INSTRUCTION>
In the text of the rows below, change "Fotoğraf" to "Resim" wherever it occurs and keep everything else the same. Leave the pictures out.

AVAILABLE RECORDS>

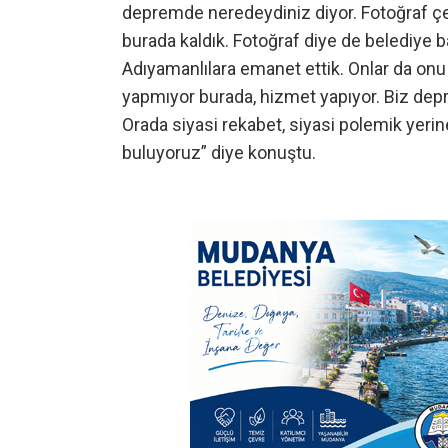
depremde neredeydiniz diyor. Fotoğraf çekt
burada kaldık. Fotoğraf diye de belediye b
Adıyamanlılara emanet ettik. Onlar da onu 
yapmıyor burada, hizmet yapıyor. Biz dep
Orada siyasi rekabet, siyasi polemik yeri
buluyoruz” diye konuştu.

ANSWER TO THE PROBLEM>
depremde neredeydiniz diyor. Resim çekt
burada kaldık. Resim diye de belediye b
Adıyamanlılara emanet ettik. Onlar da onu 
yapmıyor burada, hizmet yapıyor. Biz dep
Orada siyasi rekabet, siyasi polemik yeri
buluyoruz” diye konuştu.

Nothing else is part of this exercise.